## Source material

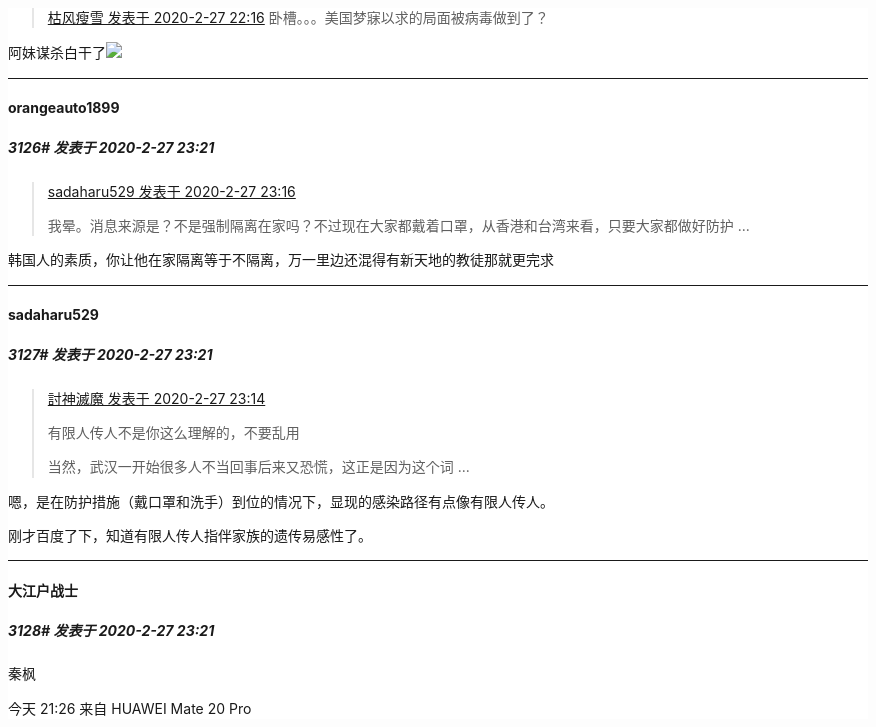 

<blockquote><a href="httphttps://bbs.saraba1st.com/2b/forum.php?mod=redirect&amp;goto=findpost&amp;pid=46549198&amp;ptid=1915816" target="_blank">枯风瘦雪 发表于 2020-2-27 22:16</a>
 卧槽。。。美国梦寐以求的局面被病毒做到了？</blockquote>
阿妹谋杀白干了<img src="https://static.saraba1st.com/image/smiley/face2017/068.png" referrerpolicy="no-referrer">







*****

####  orangeauto1899  
##### 3126#       发表于 2020-2-27 23:21



<blockquote><a href="httphttps://bbs.saraba1st.com/2b/forum.php?mod=redirect&amp;goto=findpost&amp;pid=46549921&amp;ptid=1915816" target="_blank">sadaharu529 发表于 2020-2-27 23:16</a>

我晕。消息来源是？不是强制隔离在家吗？不过现在大家都戴着口罩，从香港和台湾来看，只要大家都做好防护 ...</blockquote>
韩国人的素质，你让他在家隔离等于不隔离，万一里边还混得有新天地的教徒那就更完求







*****

####  sadaharu529  
##### 3127#       发表于 2020-2-27 23:21



<blockquote><a href="httphttps://bbs.saraba1st.com/2b/forum.php?mod=redirect&amp;goto=findpost&amp;pid=46549886&amp;ptid=1915816" target="_blank">討神滅魔 发表于 2020-2-27 23:14</a>

有限人传人不是你这么理解的，不要乱用

当然，武汉一开始很多人不当回事后来又恐慌，这正是因为这个词 ...</blockquote>
嗯，是在防护措施（戴口罩和洗手）到位的情况下，显现的感染路径有点像有限人传人。

刚才百度了下，知道有限人传人指伴家族的遗传易感性了。







*****

####  大江户战士  
##### 3128#       发表于 2020-2-27 23:21





秦枫  

今天 21:26 来自 HUAWEI Mate 20 Pro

## Description of the task
Produce the entries above once more, exactly as given, with each picture left out.

## Exercise answer
<blockquote><a href="httphttps://bbs.saraba1st.com/2b/forum.php?mod=redirect&amp;goto=findpost&amp;pid=46549198&amp;ptid=1915816" target="_blank">枯风瘦雪 发表于 2020-2-27 22:16</a>
 卧槽。。。美国梦寐以求的局面被病毒做到了？</blockquote>
阿妹谋杀白干了<img src="https://static.saraba1st.com/image/smiley/face2017/068.png" referrerpolicy="no-referrer">







*****

####  orangeauto1899  
##### 3126#       发表于 2020-2-27 23:21



<blockquote><a href="httphttps://bbs.saraba1st.com/2b/forum.php?mod=redirect&amp;goto=findpost&amp;pid=46549921&amp;ptid=1915816" target="_blank">sadaharu529 发表于 2020-2-27 23:16</a>

我晕。消息来源是？不是强制隔离在家吗？不过现在大家都戴着口罩，从香港和台湾来看，只要大家都做好防护 ...</blockquote>
韩国人的素质，你让他在家隔离等于不隔离，万一里边还混得有新天地的教徒那就更完求







*****

####  sadaharu529  
##### 3127#       发表于 2020-2-27 23:21



<blockquote><a href="httphttps://bbs.saraba1st.com/2b/forum.php?mod=redirect&amp;goto=findpost&amp;pid=46549886&amp;ptid=1915816" target="_blank">討神滅魔 发表于 2020-2-27 23:14</a>

有限人传人不是你这么理解的，不要乱用

当然，武汉一开始很多人不当回事后来又恐慌，这正是因为这个词 ...</blockquote>
嗯，是在防护措施（戴口罩和洗手）到位的情况下，显现的感染路径有点像有限人传人。

刚才百度了下，知道有限人传人指伴家族的遗传易感性了。







*****

####  大江户战士  
##### 3128#       发表于 2020-2-27 23:21





秦枫  

今天 21:26 来自 HUAWEI Mate 20 Pro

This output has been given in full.